Some of the changes from vSphere 4.x is that the new model does not care about how much physical RAM actually is fitted into the hosts and not how many cores each physical CPU has. (In 4.x some editions did not allow more than six cores per processor.) The new model gives the administrator a certain amount of “vRAM” that could be distributed to the started virtual machines. VMs that is powered off does not consume any vRAM.
You will still have to buy a CPU license for each physical CPU socket in the ESXi 5.0 hosts. This CPU license will, depending on the edition, give a certain amount of vRAM that is added to the total “pool” of vRAM to use for all VMs controlled by the vCenter Server. The amount of vRAM per CPU license is hard coded and can not be upgraded. Only more CPU licenses can be added to increase the amount of RAM used by the virtual machines.
Note that it does not matter how much physical RAM is in your servers. The “vRAM” is the amount of RAM that is given to the started VMs. This also means that you will have to potentially pay more for the great memory sharing features of vSphere, so memory overcommit will have to be balanced against both available physical memory in the hosts, but also against the license model. The amount of vRAM could be distributed to a few large VMs or amongst many smaller with less memory.

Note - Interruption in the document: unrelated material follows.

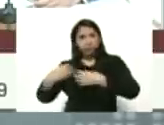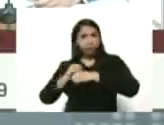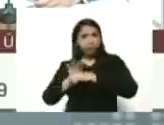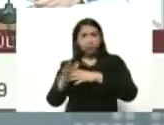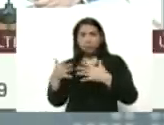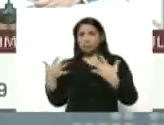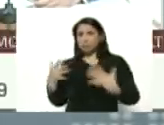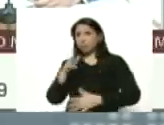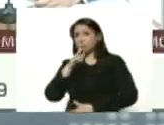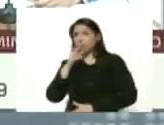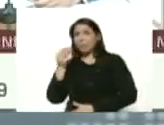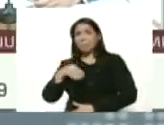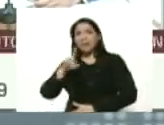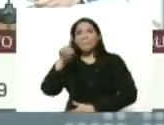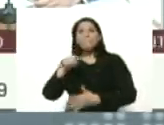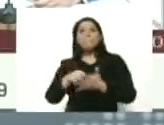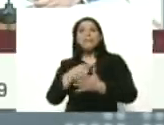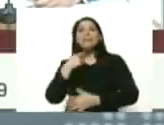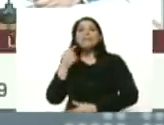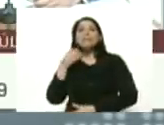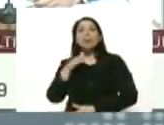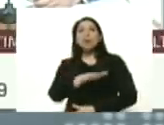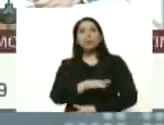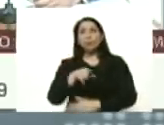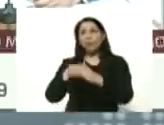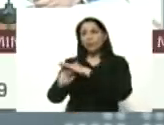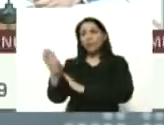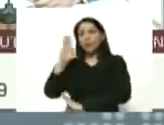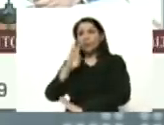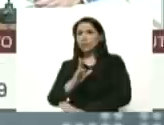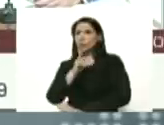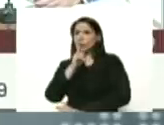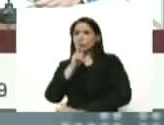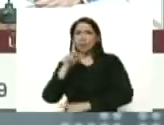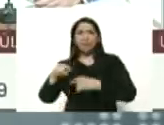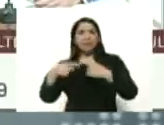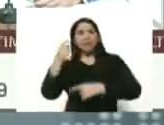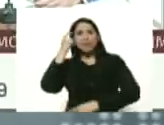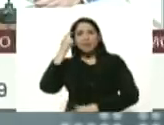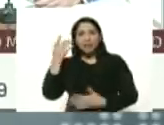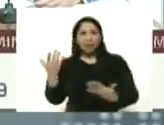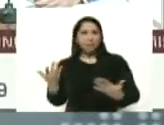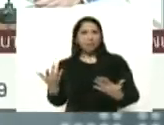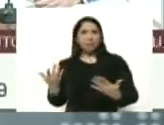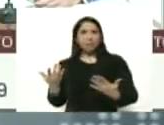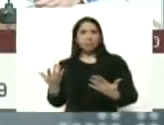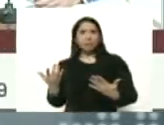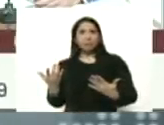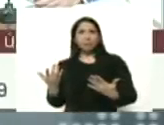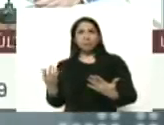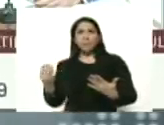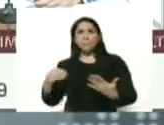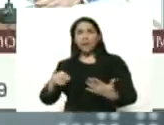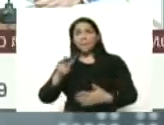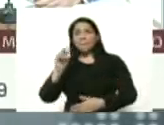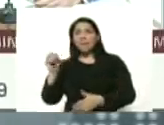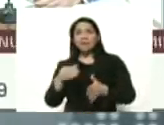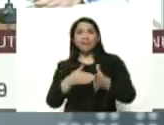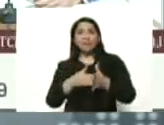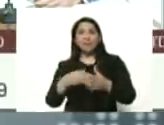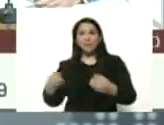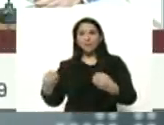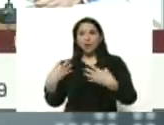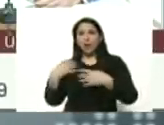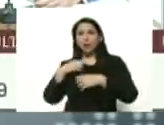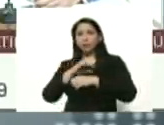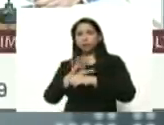con más de mil fallecidos por día ahora más de 20 mil casos por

The available vRAM could be distributed in any given way among all virtual machines and could be executed on any physical CPU on any host. All vRAM is “pooled” in vCenter, simply meaning that all CPU licenses are aggregated in vCenter and the vRAM could be spread over all VMs on all hosts.
Note also that there is no way to increase the amount of vRAM for a CPU license. If you have the, say, Enterprise Edition (64 GB vRAM) with three physical ESXi hosts with two CPUs and need more than 384 GB (64 x 6) of vRAM for all of the virtual machines, you would have to buy another CPU license (even if you do only have six processors). With now seven CPU licenses you will have 448 GB of vRAM.
The new model will force the vSphere administrator to be more careful how to “spend” the available vRAM to the virtual machines. Since it does not matter how much or little the VM will actually consume from physical host memory, but only the configured amount, this could demand for a review of all existing VMs virtual hardware to make sure we do not “lose” vRAM when not necessary.
With the newer processors coming up to 12 and even 16 cores there will in almost all cases be enough with two physical processors per server. In the years to come as memory drops in prices we will also see more servers with RAM of 256 / 512 and even 1 TB. The license problem with vSphere 5 is that for example a two CPU server with 512 GB of RAM on vSphere 4.1 took two VMware Enterprise Plus licenses, but now will consume 6 licenses and that is just for one host.
Update 1: On the 3rd of August 2011 new licensing rules were presented from VMware which these changes:
Essentials, Essentials Plus and Standard: 32 GB of vRAM (earlier 24)
Enterprise: 64 GB of vRAM (earlier 32)
Enterprise Plus: 96 GB of vRAM (earlier 48)
Another change was that a single VM can never consume more than 96 GB of vRAM, no matter the size of the allocated RAM. This means for example that a really large VM with, say, 256 GB of RAM only reduces the vRAM pool with 96 GB.
Update 2: On the 27th of August 2012 the concept of vRAM licensing was dropped.